Background
The COVID-19 pandemic has changed the usual working of many hospitalization units (or wards). Few studies have used electronic nursing clinical notes (ENCN) and their unstructured text to identify alterations in patients' feelings and therapeutic procedures of interest.
Objective
This study aimed to analyze positive or negative sentiments through inspection of the free text of the ENCN, compare sentiments of ENCN with or without hospitalized patients with COVID-19, carry out temporal analysis of the sentiments of the patients during the start of the first wave of the COVID-19 pandemic, and identify the topics in ENCN.
Methods
This is a descriptive study with analysis of the text content of ENCN. All ENCNs between January and June 2020 at Guadarrama Hospital (Madrid, Spain) extracted from the CGM Selene Electronic Health Records System were included. Two groups of ENCNs were analyzed: one from hospitalized patients in post–intensive care units for COVID-19 and a second group from hospitalized patients without COVID-19. A sentiment analysis was performed on the lemmatized text, using the National Research Council of Canada, Affin, and Bing dictionaries. A polarity analysis of the sentences was performed using the Bing dictionary, SO Dictionaries V1.11, and Spa dictionary as amplifiers and decrementators.

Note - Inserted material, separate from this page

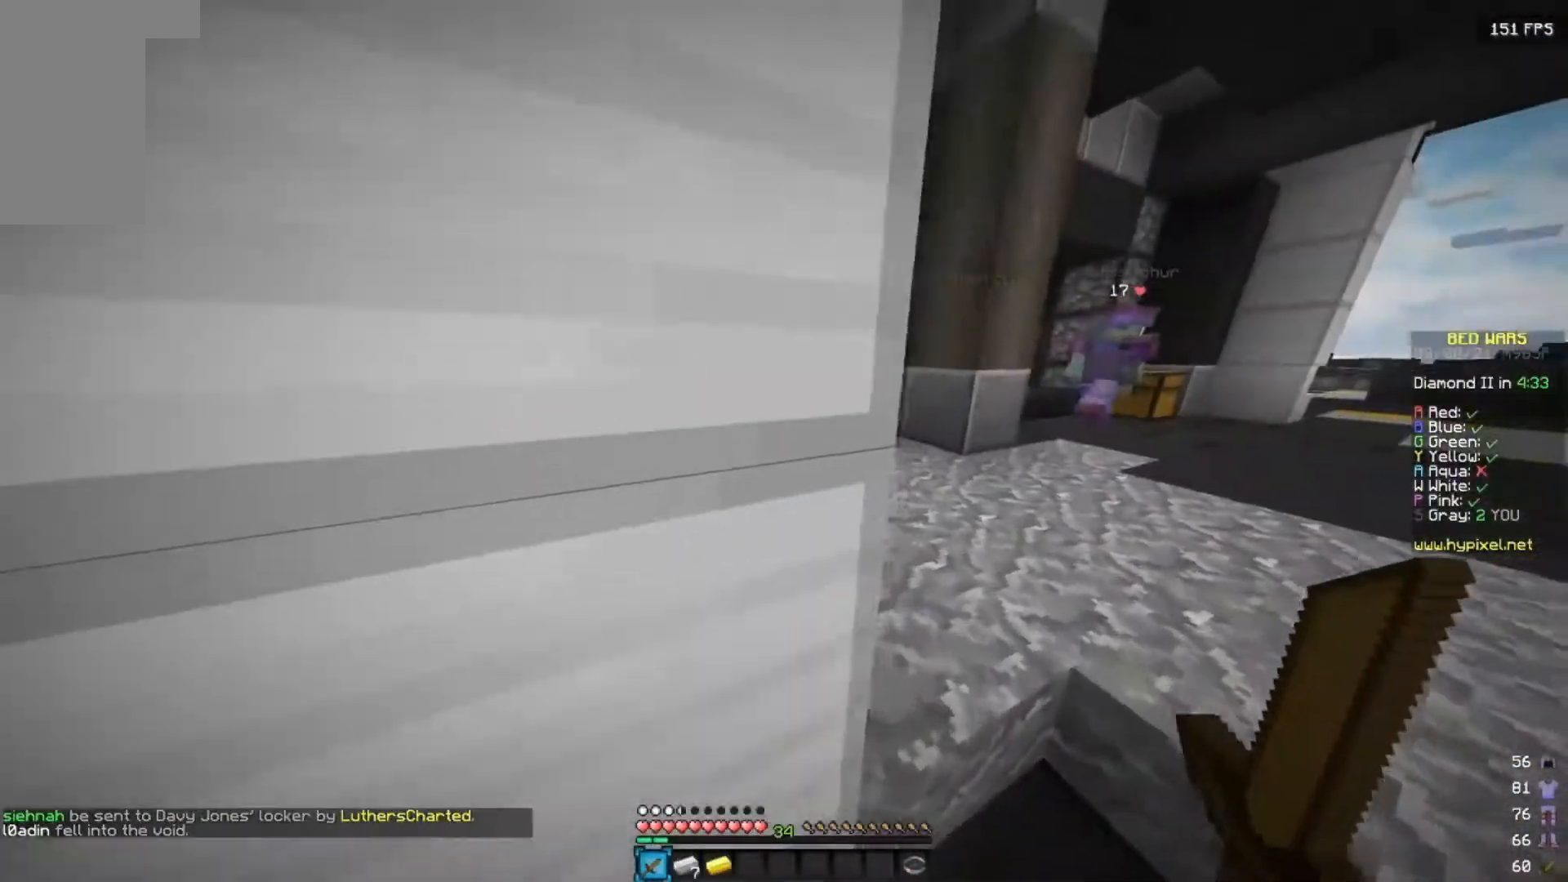
{"keys": ["d", "w"], "mouse": [], "events": []}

Machine learning techniques were applied to evaluate the presence of significant differences in the ENCN in groups of patients with and those without COVID-19. Finally, a structural analysis of thematic models was performed to study the abstract topics that occur in the ENCN, using Latent Dirichlet Allocation topic modeling.
Results
A total of 37,564 electronic health records were analyzed. Sentiment analysis in ENCN showed that patients with subacute COVID-19 have a higher proportion of positive sentiments than those without COVID-19. Also, there are significant differences in polarity between both groups (Z=5.532, P<.001) with a polarity of 0.108 (SD 0.299) in patients with COVID-19 versus that of 0.09 (SD 0.301) in those without COVID-19. Machine learning modeling reported that despite all models presenting high values, it is the neural network that presents the best indicators (>0.8) and with significant P values between both groups. Through Structural Topic Modeling analysis, the final model containing 10 topics was selected. High correlations were noted among topics 2, 5, and 8 (pressure ulcer and pharmacotherapy treatment), topics 1, 4, 7, and 9 (incidences related to fever and well-being state, and baseline oxygen saturation) and topics 3 and 10 (blood glucose level and pain).
Conclusions
The ENCN may help in the development and implementation of more effective programs, which allows patients with COVID-19 to adopt to their prepandemic lifestyle faster. Topic modeling could help identify specific clinical problems in patients and better target the care they receive.